Experiences with running PostgreSQL on Kubernetes
Jan 22, 2018 by Abraham Ingersoll
Below is a transcript of an interview I had with our CTO, Sasha Klizhentas, about his experience running PostgreSQL on Kubernetes. In this interview, we discuss the challenges involved, open source and commercial tools that can help and other alternatives to managing stateful applications on Kubernetes.
For some background, Gravitational specializes in running applications across a variety of infrastructure footprints with the help of Kubernetes. The applications our customers deploy need a persistent data store to go along with their stateless microservices. Making things more complicated is the fact that the majority of our deployments are on-premise private SaaS, so we can not rely on cloud services like AWS RDS.
Challenges with running Postgres on Kubernetes
Abe: If someone wants to run Postgres or a similar database on Kubernetes where should they start?
Sasha: It’s really hard to do. The hardest thing in running Postgres on Kubernetes is to understand that Kubernetes is not aware of the deployment details of Postgres. A naive deployment could lead to complete data loss.
Kubernetes is not aware of the deployment details of Postgres. A naive deployment could lead to complete data loss.
########
(To-do item): From the interview about running PostgreSQL on Kubernetes, list each piece of software, platform, or cloud service named, counting each only once. The listing after this text plays no part in the work.

(Exercise data):
########
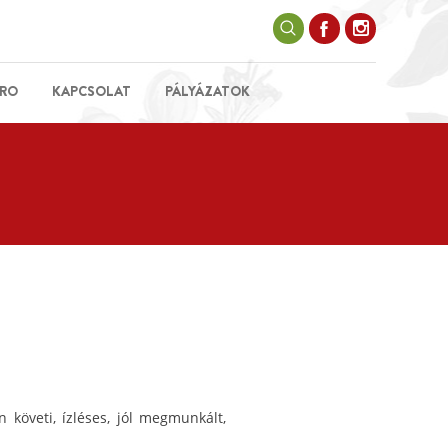
RO
KAPCSOLAT
PÁLYÁZATOK
követi, ízléses, jól megmunkált,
########
(Problem solution): PostgreSQL (Postgres), Kubernetes, AWS RDS